Your goal>
Give back, exactly as written, the lines of the listing from the top through the line holding "21,1,0.06981,0.28406,0,0,90.0*", and nothing more. Exclude pictures.
Working data below:
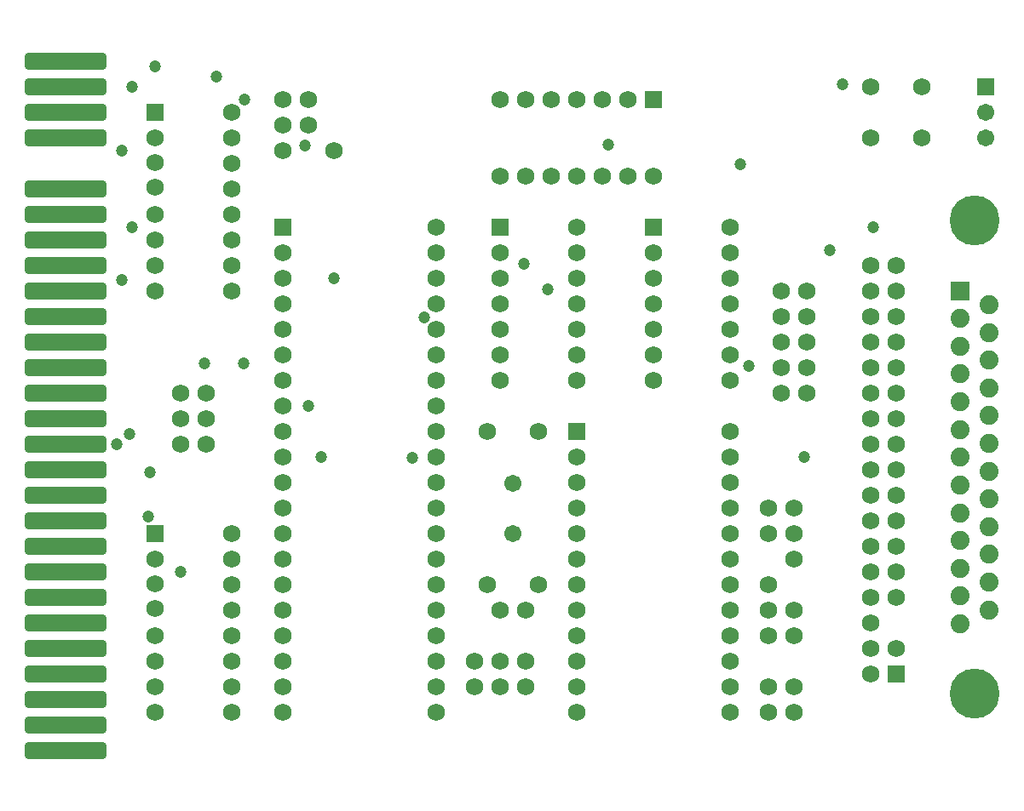
<source format=gbs>
G04 Layer_Color=16711935*
%FSLAX25Y25*%
%MOIN*%
G70*
G01*
G75*
G04:AMPARAMS|DCode=24|XSize=69.81mil|YSize=322.96mil|CornerRadius=19.45mil|HoleSize=0mil|Usage=FLASHONLY|Rotation=90.000|XOffset=0mil|YOffset=0mil|HoleType=Round|Shape=RoundedRectangle|*
%AMROUNDEDRECTD24*
21,1,0.06981,0.28406,0,0,90.0*
21,1,0.03091,0.32296,0,0,90.0*
1,1,0.03891,0.14203,0.01545*
1,1,0.03891,0.14203,-0.01545*
1,1,0.03891,-0.14203,-0.01545*
1,1,0.03891,-0.14203,0.01545*
%
%ADD24ROUNDEDRECTD24*%
%ADD25C,0.06800*%
%ADD26R,0.06800X0.06800*%
%ADD27C,0.06706*%
%ADD28R,0.06706X0.06706*%
%ADD29R,0.06800X0.06800*%
%ADD30C,0.19540*%
%ADD31R,0.07453X0.07453*%
%ADD32C,0.07453*%
%ADD33C,0.04737*%
D24*
X16000Y30000D02*
D03*
Y20000D02*
D03*
Y10000D02*
D03*
Y70000D02*
D03*
Y60000D02*
D03*
Y40000D02*
D03*
Y50000D02*
D03*
Y110000D02*
D03*
Y100000D02*
D03*
Y80000D02*
D03*
Y90000D02*
D03*
Y150000D02*
D03*
Y140000D02*
D03*
Y120000D02*
D03*
Y130000D02*
D03*
Y190000D02*
D03*
Y180000D02*
D03*
Y160000D02*
D03*
Y170000D02*
D03*
Y210000D02*
D03*
Y200000D02*
D03*
Y220000D02*
D03*
Y230000D02*
D03*
Y250000D02*
D03*
Y260000D02*
D03*
Y270000D02*
D03*
Y280000D02*
D03*
D25*
X236000Y235000D02*
D03*
X206000D02*
D03*
X236000Y265000D02*
D03*
X206000D02*
D03*
X246000Y235000D02*
D03*
X226000D02*
D03*
X216000D02*
D03*
X196000D02*
D03*
X186000D02*
D03*
X216000Y265000D02*
D03*
X226000D02*
D03*
X186000D02*
D03*
X196000D02*
D03*
X301000Y95000D02*
D03*
Y105000D02*
D03*
X291000Y95000D02*
D03*
Y105000D02*
D03*
X301000Y85000D02*
D03*
Y65000D02*
D03*
X291000D02*
D03*
Y75000D02*
D03*
X301000Y55000D02*
D03*
Y35000D02*
D03*
X291000Y55000D02*
D03*
Y35000D02*
D03*
X301000Y25000D02*
D03*
X291000D02*
D03*
X181000Y135000D02*
D03*
X201000D02*
D03*
X181000Y75000D02*
D03*
X201000D02*
D03*
X196000Y35000D02*
D03*
Y45000D02*
D03*
X61000Y150000D02*
D03*
X71000D02*
D03*
X176000Y45000D02*
D03*
Y35000D02*
D03*
X186000D02*
D03*
Y45000D02*
D03*
X71000Y140000D02*
D03*
X61000D02*
D03*
X71000Y130000D02*
D03*
X61000D02*
D03*
X101000Y245000D02*
D03*
X121000D02*
D03*
X101000Y255000D02*
D03*
X111000D02*
D03*
Y265000D02*
D03*
X101000D02*
D03*
X51000Y210000D02*
D03*
Y200000D02*
D03*
Y240315D02*
D03*
Y230472D02*
D03*
X81000Y210000D02*
D03*
Y200000D02*
D03*
Y230000D02*
D03*
Y240000D02*
D03*
Y260000D02*
D03*
X51000Y220000D02*
D03*
Y190000D02*
D03*
Y250000D02*
D03*
X81000Y190000D02*
D03*
Y220000D02*
D03*
Y250000D02*
D03*
X51000Y45000D02*
D03*
Y35000D02*
D03*
Y75315D02*
D03*
Y65473D02*
D03*
X81000Y45000D02*
D03*
Y35000D02*
D03*
Y65000D02*
D03*
Y75000D02*
D03*
Y95000D02*
D03*
X51000Y55000D02*
D03*
Y25000D02*
D03*
Y85000D02*
D03*
X81000Y25000D02*
D03*
Y55000D02*
D03*
Y85000D02*
D03*
X161000Y195000D02*
D03*
Y165000D02*
D03*
Y135000D02*
D03*
Y105000D02*
D03*
Y75000D02*
D03*
Y45000D02*
D03*
X101000Y195000D02*
D03*
Y165000D02*
D03*
Y135000D02*
D03*
Y105000D02*
D03*
Y75000D02*
D03*
Y45000D02*
D03*
X161000Y205000D02*
D03*
Y215000D02*
D03*
Y175000D02*
D03*
Y185000D02*
D03*
Y145000D02*
D03*
Y155000D02*
D03*
Y115000D02*
D03*
Y125000D02*
D03*
Y85000D02*
D03*
Y95000D02*
D03*
Y55000D02*
D03*
Y65000D02*
D03*
Y25000D02*
D03*
Y35000D02*
D03*
X101000Y205000D02*
D03*
Y175000D02*
D03*
Y185000D02*
D03*
Y145000D02*
D03*
Y155000D02*
D03*
Y115000D02*
D03*
Y125000D02*
D03*
Y85000D02*
D03*
Y95000D02*
D03*
Y55000D02*
D03*
Y65000D02*
D03*
Y25000D02*
D03*
Y35000D02*
D03*
X216000Y205000D02*
D03*
Y175000D02*
D03*
X186000Y205000D02*
D03*
Y175000D02*
D03*
X216000Y215000D02*
D03*
Y195000D02*
D03*
Y185000D02*
D03*
Y165000D02*
D03*
Y155000D02*
D03*
X186000Y185000D02*
D03*
Y195000D02*
D03*
Y155000D02*
D03*
Y165000D02*
D03*
X276000Y205000D02*
D03*
Y175000D02*
D03*
X246000Y205000D02*
D03*
Y175000D02*
D03*
X276000Y215000D02*
D03*
Y195000D02*
D03*
Y185000D02*
D03*
Y165000D02*
D03*
Y155000D02*
D03*
X246000Y185000D02*
D03*
Y195000D02*
D03*
Y155000D02*
D03*
Y165000D02*
D03*
X216000Y25000D02*
D03*
Y55000D02*
D03*
Y45000D02*
D03*
Y85000D02*
D03*
Y75000D02*
D03*
Y115000D02*
D03*
Y105000D02*
D03*
X276000Y25000D02*
D03*
Y45000D02*
D03*
Y55000D02*
D03*
Y75000D02*
D03*
Y85000D02*
D03*
Y105000D02*
D03*
Y115000D02*
D03*
Y135000D02*
D03*
X216000Y65000D02*
D03*
Y35000D02*
D03*
Y125000D02*
D03*
Y95000D02*
D03*
X276000Y35000D02*
D03*
Y65000D02*
D03*
Y95000D02*
D03*
Y125000D02*
D03*
X186000Y65000D02*
D03*
X196000D02*
D03*
X351000Y270000D02*
D03*
X331000D02*
D03*
X351000Y250000D02*
D03*
X331000D02*
D03*
X296000Y190000D02*
D03*
X306000D02*
D03*
X296000Y180000D02*
D03*
X306000D02*
D03*
X296000Y170000D02*
D03*
X306000D02*
D03*
X296000Y160000D02*
D03*
X306000D02*
D03*
X296000Y150000D02*
D03*
X306000D02*
D03*
X331000Y130000D02*
D03*
X341000Y120000D02*
D03*
X331000Y100000D02*
D03*
X341000Y90000D02*
D03*
X331000Y70000D02*
D03*
Y40000D02*
D03*
Y190000D02*
D03*
X341000D02*
D03*
X331000Y180000D02*
D03*
X341000D02*
D03*
X331000Y170000D02*
D03*
X341000D02*
D03*
X331000Y160000D02*
D03*
X341000D02*
D03*
X331000Y150000D02*
D03*
X341000D02*
D03*
X331000Y140000D02*
D03*
X341000D02*
D03*
Y130000D02*
D03*
X331000Y120000D02*
D03*
Y110000D02*
D03*
X341000D02*
D03*
Y100000D02*
D03*
X331000Y90000D02*
D03*
Y80000D02*
D03*
X341000D02*
D03*
Y70000D02*
D03*
X331000Y60000D02*
D03*
Y50000D02*
D03*
X341000D02*
D03*
X331000Y200000D02*
D03*
X341000D02*
D03*
D26*
X246000Y265000D02*
D03*
D27*
X191000Y95000D02*
D03*
Y114685D02*
D03*
X376000Y260000D02*
D03*
Y250000D02*
D03*
D28*
Y270000D02*
D03*
D29*
X51000Y260000D02*
D03*
Y95000D02*
D03*
X101000Y215000D02*
D03*
X186000D02*
D03*
X246000D02*
D03*
X216000Y135000D02*
D03*
X341000Y40000D02*
D03*
D30*
X371591Y32157D02*
D03*
Y217402D02*
D03*
D31*
X366000Y190000D02*
D03*
D32*
X377181Y184565D02*
D03*
X366000Y179130D02*
D03*
X377181Y173695D02*
D03*
X366000Y168260D02*
D03*
X377181Y162825D02*
D03*
X366000Y157390D02*
D03*
X377181Y151955D02*
D03*
X366000Y146520D02*
D03*
X377181Y141085D02*
D03*
X366000Y135650D02*
D03*
X377181Y130215D02*
D03*
X366000Y124779D02*
D03*
X377181Y119344D02*
D03*
X366000Y113909D02*
D03*
X377181Y108475D02*
D03*
X366000Y103040D02*
D03*
X377181Y97604D02*
D03*
X366000Y92169D02*
D03*
X377181Y86734D02*
D03*
X366000Y81299D02*
D03*
X377181Y75864D02*
D03*
X366000Y70429D02*
D03*
X377181Y64994D02*
D03*
X366000Y59559D02*
D03*
D33*
X332000Y215000D02*
D03*
X320000Y271000D02*
D03*
X315000Y206000D02*
D03*
X280000Y239600D02*
D03*
X305000Y125000D02*
D03*
X75000Y274000D02*
D03*
X42000Y215000D02*
D03*
X36000Y130000D02*
D03*
X41000Y134000D02*
D03*
X49000Y119000D02*
D03*
X51000Y278000D02*
D03*
X42000Y270000D02*
D03*
X61000Y80000D02*
D03*
X86000Y265000D02*
D03*
X111000Y145000D02*
D03*
X48200Y101500D02*
D03*
X37900Y194200D02*
D03*
X70400Y161700D02*
D03*
X37900Y244900D02*
D03*
X109600Y247000D02*
D03*
X195100Y200400D02*
D03*
X204600Y190425D02*
D03*
X151600Y124400D02*
D03*
X228300Y247300D02*
D03*
X156400Y179600D02*
D03*
X283100Y160400D02*
D03*
X85600Y161600D02*
D03*
X121000Y195000D02*
D03*
X116000Y125000D02*
D03*
M02*

</source>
End of Working data.
Problem solution>
<source format=gbs>
G04 Layer_Color=16711935*
%FSLAX25Y25*%
%MOIN*%
G70*
G01*
G75*
G04:AMPARAMS|DCode=24|XSize=69.81mil|YSize=322.96mil|CornerRadius=19.45mil|HoleSize=0mil|Usage=FLASHONLY|Rotation=90.000|XOffset=0mil|YOffset=0mil|HoleType=Round|Shape=RoundedRectangle|*
%AMROUNDEDRECTD24*
21,1,0.06981,0.28406,0,0,90.0*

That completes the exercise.